[Stored records]
........
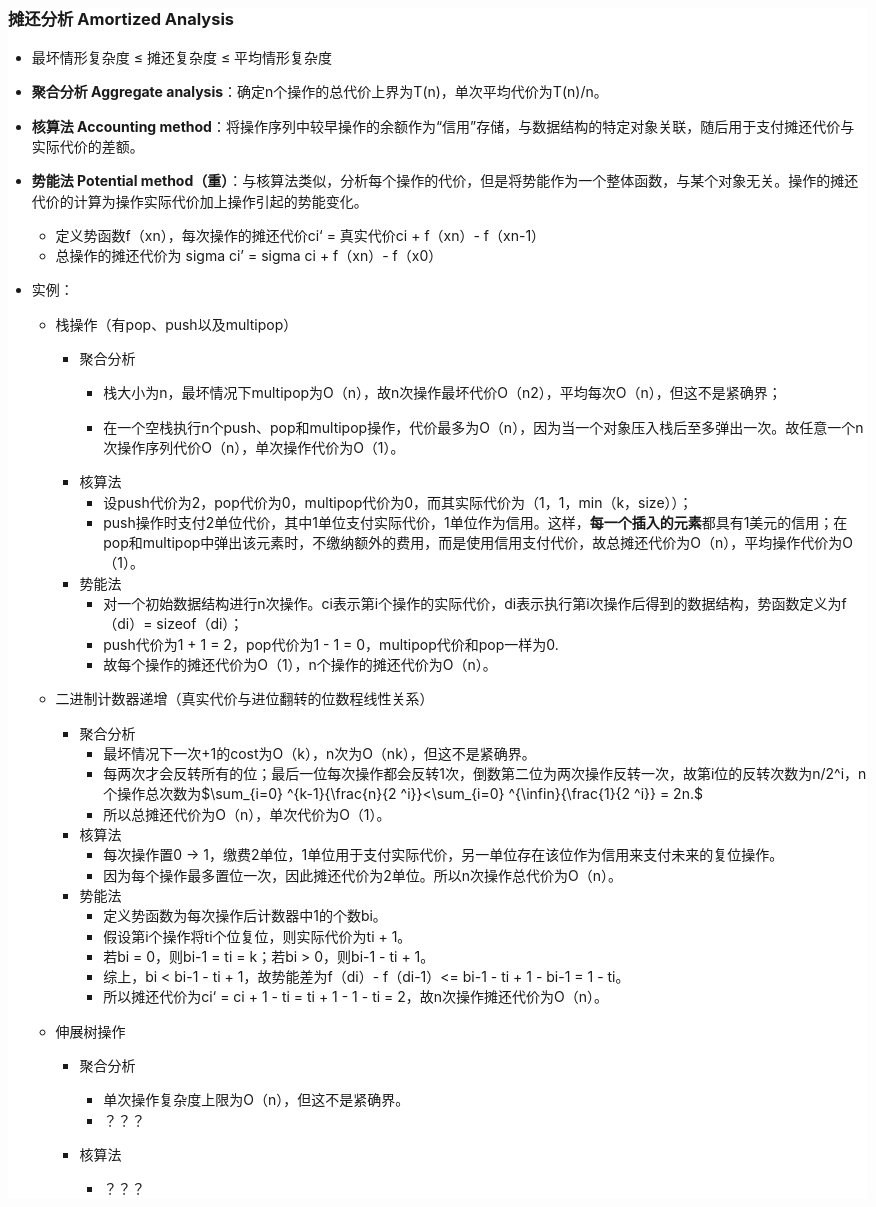 
### 摊还分析 Amortized Analysis

- 最坏情形复杂度 $\leq$ 摊还复杂度 $\leq$ 平均情形复杂度

- **聚合分析 Aggregate analysis**：确定n个操作的总代价上界为T(n)，单次平均代价为T(n)/n。

- **核算法 Accounting method**：将操作序列中较早操作的余额作为“信用”存储，与数据结构的特定对象关联，随后用于支付摊还代价与实际代价的差额。

- **势能法 Potential method（重）**：与核算法类似，分析每个操作的代价，但是将势能作为一个整体函数，与某个对象无关。操作的摊还代价的计算为操作实际代价加上操作引起的势能变化。

  - 定义势函数f（xn），每次操作的摊还代价ci‘ = 真实代价ci + f（xn）- f（xn-1）
  - 总操作的摊还代价为 sigma ci’ = sigma ci + f（xn）- f（x0）

- 实例：
  - 栈操作（有pop、push以及multipop）
    - 聚合分析
      - 栈大小为n，最坏情况下multipop为O（n），故n次操作最坏代价O（n2），平均每次O（n），但这不是紧确界；

      - 在一个空栈执行n个push、pop和multipop操作，代价最多为O（n），因为当一个对象压入栈后至多弹出一次。故任意一个n次操作序列代价O（n），单次操作代价为O（1）。

        <div STYLE="page-break-after: always;"></div>
    - 核算法
      - 设push代价为2，pop代价为0，multipop代价为0，而其实际代价为（1，1，min（k，size））；
      - push操作时支付2单位代价，其中1单位支付实际代价，1单位作为信用。这样，**每一个插入的元素**都具有1美元的信用；在pop和multipop中弹出该元素时，不缴纳额外的费用，而是使用信用支付代价，故总摊还代价为O（n），平均操作代价为O（1）。
    - 势能法
      - 对一个初始数据结构进行n次操作。ci表示第i个操作的实际代价，di表示执行第i次操作后得到的数据结构，势函数定义为f（di）= sizeof（di）；
      - push代价为1 + 1 = 2，pop代价为1 - 1 = 0，multipop代价和pop一样为0.
      - 故每个操作的摊还代价为O（1），n个操作的摊还代价为O（n）。

  - 二进制计数器递增（真实代价与进位翻转的位数程线性关系）

    - 聚合分析
      - 最坏情况下一次+1的cost为O（k），n次为O（nk），但这不是紧确界。
      - 每两次才会反转所有的位；最后一位每次操作都会反转1次，倒数第二位为两次操作反转一次，故第i位的反转次数为n/2^i，n个操作总次数为$\sum_{i=0} ^{k-1}{\frac{n}{2 ^i}}<\sum_{i=0} ^{\infin}{\frac{1}{2 ^i}} = 2n.$
      - 所以总摊还代价为O（n），单次代价为O（1）。
    - 核算法
      - 每次操作置0 -> 1，缴费2单位，1单位用于支付实际代价，另一单位存在该位作为信用来支付未来的复位操作。
      - 因为每个操作最多置位一次，因此摊还代价为2单位。所以n次操作总代价为O（n）。
    - 势能法
      - 定义势函数为每次操作后计数器中1的个数bi。
      - 假设第i个操作将ti个位复位，则实际代价为ti + 1。
      - 若bi = 0，则bi-1 = ti = k；若bi > 0，则bi-1 - ti + 1。
      - 综上，bi < bi-1 - ti + 1，故势能差为f（di）- f（di-1）<= bi-1 - ti + 1 - bi-1 = 1 - ti。
      - 所以摊还代价为ci‘ = ci + 1 - ti = ti + 1 - 1 - ti = 2，故n次操作摊还代价为O（n）。

  - 伸展树操作

    - 聚合分析

      - 单次操作复杂度上限为O（n），但这不是紧确界。
      - ？？？

    - 核算法

      - ？？？
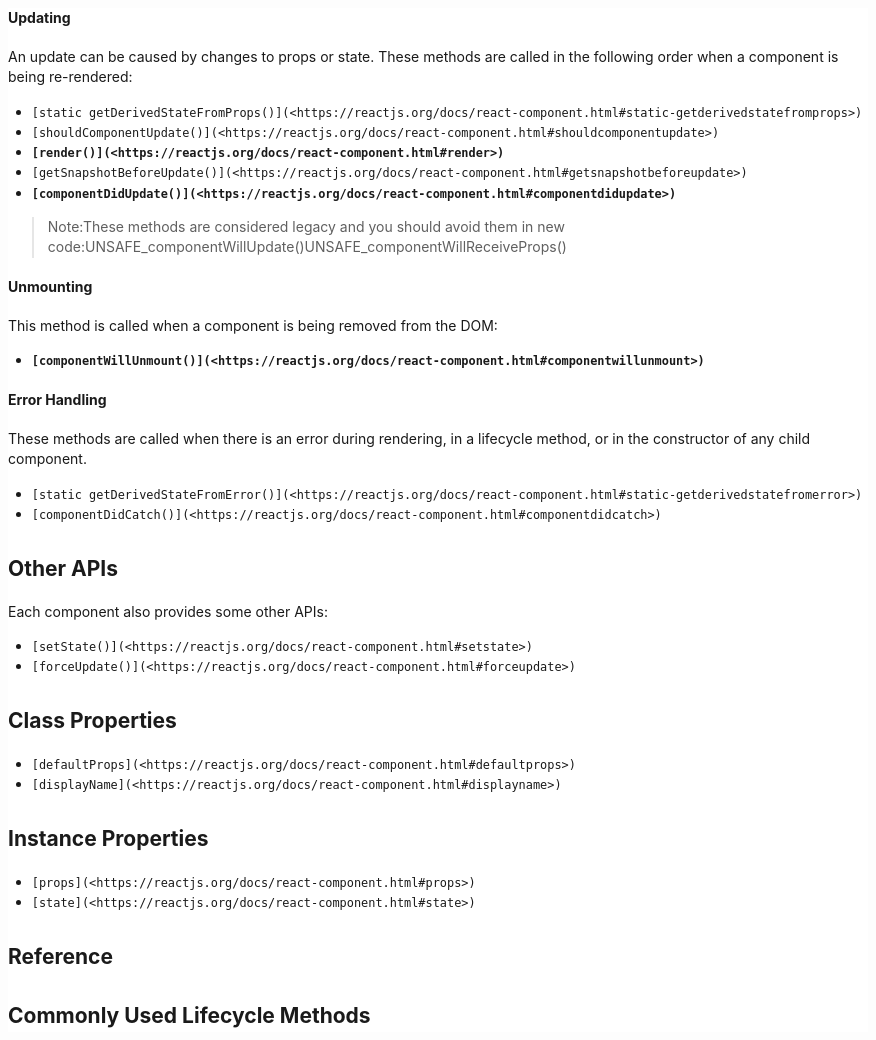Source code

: #### Updating

An update can be caused by changes to props or state. These methods are called in the following order when a component is being re-rendered:

* `[static getDerivedStateFromProps()](<https://reactjs.org/docs/react-component.html#static-getderivedstatefromprops>)`
* `[shouldComponentUpdate()](<https://reactjs.org/docs/react-component.html#shouldcomponentupdate>)`
* **`[render()](<https://reactjs.org/docs/react-component.html#render>)`**
* `[getSnapshotBeforeUpdate()](<https://reactjs.org/docs/react-component.html#getsnapshotbeforeupdate>)`
* **`[componentDidUpdate()](<https://reactjs.org/docs/react-component.html#componentdidupdate>)`**

> Note:These methods are considered legacy and you should avoid them in new code:UNSAFE\_componentWillUpdate()UNSAFE\_componentWillReceiveProps()

#### Unmounting

This method is called when a component is being removed from the DOM:

* **`[componentWillUnmount()](<https://reactjs.org/docs/react-component.html#componentwillunmount>)`**

#### Error Handling

These methods are called when there is an error during rendering, in a lifecycle method, or in the constructor of any child component.

* `[static getDerivedStateFromError()](<https://reactjs.org/docs/react-component.html#static-getderivedstatefromerror>)`
* `[componentDidCatch()](<https://reactjs.org/docs/react-component.html#componentdidcatch>)`

## Other APIs

Each component also provides some other APIs:

* `[setState()](<https://reactjs.org/docs/react-component.html#setstate>)`
* `[forceUpdate()](<https://reactjs.org/docs/react-component.html#forceupdate>)`

## Class Properties

* `[defaultProps](<https://reactjs.org/docs/react-component.html#defaultprops>)`
* `[displayName](<https://reactjs.org/docs/react-component.html#displayname>)`

## Instance Properties

* `[props](<https://reactjs.org/docs/react-component.html#props>)`
* `[state](<https://reactjs.org/docs/react-component.html#state>)`

## Reference

## Commonly Used Lifecycle Methods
........
TASK GOAL:
Return every line of the data above that contains the string "Properties", matching case exactly.

RESPONSE FOR THIS EXERCISE:
## Class Properties
## Instance Properties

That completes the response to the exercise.